- ACTIVITY -
Copy out, unchanged, every line from the start of the records to the line that contains "line: (618, 193) -> (351, 135), removed", and stop there.

[Layout change descriptions]

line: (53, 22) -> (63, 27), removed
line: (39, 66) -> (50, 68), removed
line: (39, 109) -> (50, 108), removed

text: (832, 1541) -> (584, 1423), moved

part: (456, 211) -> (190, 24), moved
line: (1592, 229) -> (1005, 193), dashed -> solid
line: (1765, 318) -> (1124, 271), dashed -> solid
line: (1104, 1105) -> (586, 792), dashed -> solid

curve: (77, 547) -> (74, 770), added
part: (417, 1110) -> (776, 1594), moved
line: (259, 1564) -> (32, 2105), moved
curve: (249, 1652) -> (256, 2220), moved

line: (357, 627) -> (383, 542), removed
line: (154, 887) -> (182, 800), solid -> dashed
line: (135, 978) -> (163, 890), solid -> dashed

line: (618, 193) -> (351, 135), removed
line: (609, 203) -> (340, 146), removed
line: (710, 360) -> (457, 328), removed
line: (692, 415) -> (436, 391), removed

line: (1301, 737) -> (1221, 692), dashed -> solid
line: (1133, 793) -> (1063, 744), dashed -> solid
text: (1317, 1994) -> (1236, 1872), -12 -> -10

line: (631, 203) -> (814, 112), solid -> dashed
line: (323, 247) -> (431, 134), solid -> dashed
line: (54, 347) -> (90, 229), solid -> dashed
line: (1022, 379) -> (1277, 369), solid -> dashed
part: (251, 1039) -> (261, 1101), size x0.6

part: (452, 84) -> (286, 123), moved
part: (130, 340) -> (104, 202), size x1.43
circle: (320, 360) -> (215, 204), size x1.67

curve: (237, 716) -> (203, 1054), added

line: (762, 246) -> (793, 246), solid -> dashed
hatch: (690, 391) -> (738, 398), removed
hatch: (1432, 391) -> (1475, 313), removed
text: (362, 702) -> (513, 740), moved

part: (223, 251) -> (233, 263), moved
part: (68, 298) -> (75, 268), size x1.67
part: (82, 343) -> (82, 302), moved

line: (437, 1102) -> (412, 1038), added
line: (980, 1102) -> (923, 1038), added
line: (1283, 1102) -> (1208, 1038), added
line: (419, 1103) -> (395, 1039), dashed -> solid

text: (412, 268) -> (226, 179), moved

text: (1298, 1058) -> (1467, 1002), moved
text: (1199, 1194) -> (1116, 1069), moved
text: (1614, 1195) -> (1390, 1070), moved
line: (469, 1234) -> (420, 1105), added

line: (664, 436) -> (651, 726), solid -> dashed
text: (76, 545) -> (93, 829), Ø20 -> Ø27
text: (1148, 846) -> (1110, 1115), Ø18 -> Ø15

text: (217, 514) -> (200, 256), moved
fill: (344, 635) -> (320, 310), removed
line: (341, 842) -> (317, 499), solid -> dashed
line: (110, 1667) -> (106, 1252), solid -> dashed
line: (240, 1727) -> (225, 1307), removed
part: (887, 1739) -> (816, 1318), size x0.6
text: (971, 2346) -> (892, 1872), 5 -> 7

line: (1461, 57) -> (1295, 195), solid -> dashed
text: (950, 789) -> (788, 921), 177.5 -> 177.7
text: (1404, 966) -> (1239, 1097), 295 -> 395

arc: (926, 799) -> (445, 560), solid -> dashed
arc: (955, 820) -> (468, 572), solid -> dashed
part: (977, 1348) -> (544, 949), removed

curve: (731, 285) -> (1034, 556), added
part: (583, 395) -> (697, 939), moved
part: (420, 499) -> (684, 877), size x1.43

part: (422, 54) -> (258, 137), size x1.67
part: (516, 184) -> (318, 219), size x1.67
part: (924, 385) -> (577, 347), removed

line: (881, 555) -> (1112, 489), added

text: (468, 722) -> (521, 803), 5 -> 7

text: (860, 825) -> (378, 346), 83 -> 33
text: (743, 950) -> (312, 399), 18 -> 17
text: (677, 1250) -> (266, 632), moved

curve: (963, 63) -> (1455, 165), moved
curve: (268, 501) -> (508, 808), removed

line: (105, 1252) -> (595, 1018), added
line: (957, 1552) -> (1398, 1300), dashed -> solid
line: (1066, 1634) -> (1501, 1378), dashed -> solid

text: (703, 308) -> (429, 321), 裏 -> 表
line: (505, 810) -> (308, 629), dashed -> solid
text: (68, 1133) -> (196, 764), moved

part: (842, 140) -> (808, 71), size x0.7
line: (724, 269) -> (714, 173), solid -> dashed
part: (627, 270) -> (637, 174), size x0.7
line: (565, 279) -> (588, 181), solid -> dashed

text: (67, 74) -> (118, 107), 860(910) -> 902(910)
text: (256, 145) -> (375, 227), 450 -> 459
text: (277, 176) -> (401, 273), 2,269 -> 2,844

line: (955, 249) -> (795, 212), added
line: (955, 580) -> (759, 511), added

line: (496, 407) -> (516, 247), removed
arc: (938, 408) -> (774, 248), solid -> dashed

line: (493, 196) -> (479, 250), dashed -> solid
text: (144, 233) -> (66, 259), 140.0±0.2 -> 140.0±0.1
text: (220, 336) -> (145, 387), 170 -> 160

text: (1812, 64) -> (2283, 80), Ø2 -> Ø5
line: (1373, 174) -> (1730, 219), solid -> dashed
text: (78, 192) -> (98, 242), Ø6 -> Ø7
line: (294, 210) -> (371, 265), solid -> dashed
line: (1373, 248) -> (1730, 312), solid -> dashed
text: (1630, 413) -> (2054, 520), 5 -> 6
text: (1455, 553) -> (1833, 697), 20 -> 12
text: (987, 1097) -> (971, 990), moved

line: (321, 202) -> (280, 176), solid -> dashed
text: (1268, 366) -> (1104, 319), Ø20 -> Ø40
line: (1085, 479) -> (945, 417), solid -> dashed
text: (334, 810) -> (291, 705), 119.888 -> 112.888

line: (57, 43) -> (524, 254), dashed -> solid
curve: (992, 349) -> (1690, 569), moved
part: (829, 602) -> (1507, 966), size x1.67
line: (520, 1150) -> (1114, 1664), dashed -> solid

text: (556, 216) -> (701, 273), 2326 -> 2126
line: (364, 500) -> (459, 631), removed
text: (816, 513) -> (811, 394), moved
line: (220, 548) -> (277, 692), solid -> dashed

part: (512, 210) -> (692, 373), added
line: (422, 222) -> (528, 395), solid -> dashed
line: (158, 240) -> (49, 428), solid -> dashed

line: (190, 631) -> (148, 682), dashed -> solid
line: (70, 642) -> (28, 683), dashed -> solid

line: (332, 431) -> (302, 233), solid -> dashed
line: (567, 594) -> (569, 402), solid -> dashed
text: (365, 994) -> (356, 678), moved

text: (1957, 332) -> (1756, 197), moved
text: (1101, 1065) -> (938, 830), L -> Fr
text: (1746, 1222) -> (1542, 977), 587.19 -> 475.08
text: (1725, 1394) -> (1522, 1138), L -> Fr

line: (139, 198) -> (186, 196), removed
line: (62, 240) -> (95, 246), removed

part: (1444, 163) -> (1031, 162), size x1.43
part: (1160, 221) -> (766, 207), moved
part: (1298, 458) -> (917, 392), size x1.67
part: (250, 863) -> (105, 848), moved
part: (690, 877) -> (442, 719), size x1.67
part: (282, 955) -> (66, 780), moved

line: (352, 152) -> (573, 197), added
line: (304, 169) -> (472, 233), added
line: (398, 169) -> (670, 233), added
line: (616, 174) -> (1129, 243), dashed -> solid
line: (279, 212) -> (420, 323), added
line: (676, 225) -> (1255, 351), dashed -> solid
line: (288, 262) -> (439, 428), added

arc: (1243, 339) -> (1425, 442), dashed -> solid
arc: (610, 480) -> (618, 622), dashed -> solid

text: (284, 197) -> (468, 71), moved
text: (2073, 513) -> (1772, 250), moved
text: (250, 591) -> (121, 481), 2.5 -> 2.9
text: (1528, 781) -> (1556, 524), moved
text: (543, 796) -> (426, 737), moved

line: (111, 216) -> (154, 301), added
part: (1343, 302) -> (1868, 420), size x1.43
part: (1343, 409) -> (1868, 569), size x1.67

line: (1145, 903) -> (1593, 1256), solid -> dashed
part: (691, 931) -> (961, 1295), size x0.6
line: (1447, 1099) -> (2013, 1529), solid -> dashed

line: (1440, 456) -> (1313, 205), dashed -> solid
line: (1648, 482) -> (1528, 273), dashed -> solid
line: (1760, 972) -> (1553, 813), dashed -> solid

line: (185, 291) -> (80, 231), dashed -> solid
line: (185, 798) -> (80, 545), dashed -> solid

- YOUR RESPONSE -
line: (53, 22) -> (63, 27), removed
line: (39, 66) -> (50, 68), removed
line: (39, 109) -> (50, 108), removed

text: (832, 1541) -> (584, 1423), moved

part: (456, 211) -> (190, 24), moved
line: (1592, 229) -> (1005, 193), dashed -> solid
line: (1765, 318) -> (1124, 271), dashed -> solid
line: (1104, 1105) -> (586, 792), dashed -> solid

curve: (77, 547) -> (74, 770), added
part: (417, 1110) -> (776, 1594), moved
line: (259, 1564) -> (32, 2105), moved
curve: (249, 1652) -> (256, 2220), moved

line: (357, 627) -> (383, 542), removed
line: (154, 887) -> (182, 800), solid -> dashed
line: (135, 978) -> (163, 890), solid -> dashed

line: (618, 193) -> (351, 135), removed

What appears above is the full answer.